____ SOURCE DATA

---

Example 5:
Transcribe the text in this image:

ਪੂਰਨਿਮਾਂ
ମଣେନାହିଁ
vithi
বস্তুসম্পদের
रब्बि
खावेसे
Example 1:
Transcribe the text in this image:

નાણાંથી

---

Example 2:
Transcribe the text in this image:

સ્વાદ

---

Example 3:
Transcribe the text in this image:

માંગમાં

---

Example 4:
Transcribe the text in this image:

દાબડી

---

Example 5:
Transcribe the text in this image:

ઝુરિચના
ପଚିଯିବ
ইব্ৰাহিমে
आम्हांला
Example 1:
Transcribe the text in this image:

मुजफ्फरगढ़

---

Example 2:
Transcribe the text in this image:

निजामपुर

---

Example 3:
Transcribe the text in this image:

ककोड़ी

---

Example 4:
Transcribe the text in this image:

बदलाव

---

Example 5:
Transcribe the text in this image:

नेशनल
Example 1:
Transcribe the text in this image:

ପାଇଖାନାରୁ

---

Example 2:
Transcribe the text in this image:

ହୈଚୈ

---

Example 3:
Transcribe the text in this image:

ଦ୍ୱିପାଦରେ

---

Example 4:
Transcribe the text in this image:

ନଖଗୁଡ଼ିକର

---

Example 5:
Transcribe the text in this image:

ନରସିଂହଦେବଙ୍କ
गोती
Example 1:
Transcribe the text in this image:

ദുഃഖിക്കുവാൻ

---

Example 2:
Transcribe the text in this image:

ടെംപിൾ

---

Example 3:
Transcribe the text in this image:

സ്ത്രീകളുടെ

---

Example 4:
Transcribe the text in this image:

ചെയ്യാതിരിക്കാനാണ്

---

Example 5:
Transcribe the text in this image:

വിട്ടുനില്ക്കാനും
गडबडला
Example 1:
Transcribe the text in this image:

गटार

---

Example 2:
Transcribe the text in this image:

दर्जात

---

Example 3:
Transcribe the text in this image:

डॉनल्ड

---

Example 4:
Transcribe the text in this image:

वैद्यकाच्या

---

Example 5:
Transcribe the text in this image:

________

PROBLEM — Everything in the listing should be written out again exactly.

OUTPUT FOR THIS TASK —
---

Example 5:
Transcribe the text in this image:

ਪੂਰਨਿਮਾਂ
ମଣେନାହିଁ
vithi
বস্তুসম্পদের
रब्बि
खावेसे
Example 1:
Transcribe the text in this image:

નાણાંથી

---

Example 2:
Transcribe the text in this image:

સ્વાદ

---

Example 3:
Transcribe the text in this image:

માંગમાં

---

Example 4:
Transcribe the text in this image:

દાબડી

---

Example 5:
Transcribe the text in this image:

ઝુરિચના
ପଚିଯିବ
ইব্ৰাহিমে
आम्हांला
Example 1:
Transcribe the text in this image:

मुजफ्फरगढ़

---

Example 2:
Transcribe the text in this image:

निजामपुर

---

Example 3:
Transcribe the text in this image:

ककोड़ी

---

Example 4:
Transcribe the text in this image:

बदलाव

---

Example 5:
Transcribe the text in this image:

नेशनल
Example 1:
Transcribe the text in this image:

ପାଇଖାନାରୁ

---

Example 2:
Transcribe the text in this image:

ହୈଚୈ

---

Example 3:
Transcribe the text in this image:

ଦ୍ୱିପାଦରେ

---

Example 4:
Transcribe the text in this image:

ନଖଗୁଡ଼ିକର

---

Example 5:
Transcribe the text in this image:

ନରସିଂହଦେବଙ୍କ
गोती
Example 1:
Transcribe the text in this image:

ദുഃഖിക്കുവാൻ

---

Example 2:
Transcribe the text in this image:

ടെംപിൾ

---

Example 3:
Transcribe the text in this image:

സ്ത്രീകളുടെ

---

Example 4:
Transcribe the text in this image:

ചെയ്യാതിരിക്കാനാണ്

---

Example 5:
Transcribe the text in this image:

വിട്ടുനില്ക്കാനും
गडबडला
Example 1:
Transcribe the text in this image:

गटार

---

Example 2:
Transcribe the text in this image:

दर्जात

---

Example 3:
Transcribe the text in this image:

डॉनल्ड

---

Example 4:
Transcribe the text in this image:

वैद्यकाच्या

---

Example 5:
Transcribe the text in this image:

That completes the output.